On the other hand, CMOS devices make use of the transistors that are located in each pixel of the sensor array. These transistors amplify and transfer the accumulated charge using wires16. Though they are intended to detect visible light, they can also detect the higher energies of ionizing radiation8. CMOS sensors have been discussed as a useful tool for dose alarms in environments in which workers may be exposed to radiation15. However, they are not widely used in safety applications because of their low signal-to-noise ratios and limited dynamic range15. Nevertheless, CMOS sensors are cheap and offer accessible power. Further development of CMOS technology is expected to reduce the noise made by these sensor arrays.

Image sensors in commercially available cameras need to be evaluated carefully before being used as radiation alarms7. Further research should be carried out to characterize radiation-induced pixel intensity on a smartphone’s CMOS sensor while distinguishing it from thermal noise. Several paid and free apps for radiation detection are available for smartphone devices. These apps include GammaPix, Cell Rad, RadioactivityCounter, WiFi Radiation Meter download, Pocket Geiger, EMF scanner, and others16.

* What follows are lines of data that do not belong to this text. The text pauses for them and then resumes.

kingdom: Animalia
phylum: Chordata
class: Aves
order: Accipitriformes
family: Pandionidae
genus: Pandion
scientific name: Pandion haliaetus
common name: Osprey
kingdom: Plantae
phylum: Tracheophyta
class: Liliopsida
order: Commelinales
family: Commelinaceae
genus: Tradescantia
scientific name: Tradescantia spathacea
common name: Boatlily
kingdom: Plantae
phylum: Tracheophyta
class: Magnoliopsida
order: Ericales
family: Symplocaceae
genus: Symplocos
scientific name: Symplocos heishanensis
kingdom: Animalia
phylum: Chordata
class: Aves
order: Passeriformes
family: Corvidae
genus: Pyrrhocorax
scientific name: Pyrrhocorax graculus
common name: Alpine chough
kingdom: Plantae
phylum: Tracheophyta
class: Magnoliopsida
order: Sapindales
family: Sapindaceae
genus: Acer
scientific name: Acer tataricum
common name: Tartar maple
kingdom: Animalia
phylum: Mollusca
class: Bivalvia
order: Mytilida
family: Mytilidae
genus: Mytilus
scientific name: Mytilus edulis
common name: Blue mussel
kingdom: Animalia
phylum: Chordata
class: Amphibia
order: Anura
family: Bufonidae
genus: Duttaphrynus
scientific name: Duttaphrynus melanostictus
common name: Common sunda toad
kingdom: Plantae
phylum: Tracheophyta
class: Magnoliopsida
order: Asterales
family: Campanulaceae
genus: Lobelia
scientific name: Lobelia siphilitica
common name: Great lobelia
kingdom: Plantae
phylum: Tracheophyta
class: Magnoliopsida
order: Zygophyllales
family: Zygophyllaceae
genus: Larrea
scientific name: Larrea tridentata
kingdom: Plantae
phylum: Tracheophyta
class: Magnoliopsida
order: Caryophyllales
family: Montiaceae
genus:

Previous studies used old types of smartphones with limited tested parameters. It was reported that the sensitivity of the CMOS sensor considerably between different smartphone types and models due to differences in the manufacturers, production process, filters used, and variation in the gain of the CMOS amplifiers17. The other smartphones exhibit different CMOS sensitivity for different systems of the same type12. Alessandri18 assessed the use of three smartphones (Samsung S4, Samsung S7, and Samsung A3) for radiation detection with different radiation sources (Na-22, Zn-65, and Cs-137). The study reported that the smartphones responded contrarily to radiation. Smartphones with advanced sensors exhibited higher noise values. Jochen et al.19 said smartphone use for radiation dose measurements and testing different parameters for education purposes.

However, despite the low sensitivity of smartphones for the low level of radiation, they can be very useful in accident scenarios. The public may be exposed to higher dose levels20,21,22. Therefore, the scientific community needs to invest and refine the public’s current methods. This helps develop a well-informed society, and any user could monitor radiation to quantify the radioactivity intensity. Conventional dosimetry techniques necessitate expensive equipment with unique skills.

Study limitations

One of the notable limitations of this study is that a suitable measurement time is required for a stable measurement, and this could be anywhere between four and ten minutes. Therefore, rapid radiation surveys that are needed (often in seconds) for rapid safety responses cannot be performed by RadioactivityCounter in which after the proper stabilization of four to ten minutes, at least one extra minute is needed to obtain a measurement. Furthermore, if the black tape is not applied correctly to the camera lens, visible rays can be detected, which invalidate the measurement. The precision of the RadioactivityCounter app may also be affected by heat or low battery. The sensitivity of the CMOS is limited to 10 µGy/h; thus, low dose rates cannot be detected. Furthermore, processing the data in the app rapidly depletes the smartphone’s battery, and black tape can damage a phone’s lens with frequent use. Alpha radiation cannot be detected as it is blocked by the housing, lens, and cover of the mobile phone. Gamma rays, X-rays, and beta particles with high energy, however, can be measured by this app.

Conclusions

In this work, the RadioactivityCounter smartphone application was evaluated for its ability to measuring ionizing radiation. The smartphone was irradiated with a calibrated 137Cs radioactive source, calibrated concrete pads with various known concentrations of radioactive elements, and direct Sunlight. The minimum exposure time for dose–response, as well as the responses’ linearity and angular dependence, were measured. CCDs are expensive and not widely available. They can be irregularly replaced by the use of a smartphone app in detecting harmful radiation such as that caused by gamma rays. An app can enable a user to determine the dose rates of ionising radiation at different distances and different directions from the ionising radiation’s source. The advantage of using a smartphone app in radiation detection is that it is cheap, simple to operate and accessible, since many people possess smartphones. In particular, the RadioactivityCounter application functions as a radiation detector at dose rates of higher than 10 µGy/h without the need for any hardware beyond a smartphone and a piece of electrical tape.

The advantage of using a smartphone app in radiation detection is that it is cheap, simple to operate, and accessible since many people possess smartphones. In particular, the RadioactivityCounter application functions as a radiation detector at dose rates of higher than 10 µGy/h without the need for any hardware beyond a smartphone and a piece of electrical tape. This study has shown that the RadioactivityCounter app is a readily available and useful tool for warning members of the public and industrial workers of hazardous doses of ionizing radiation that could be released in accidents.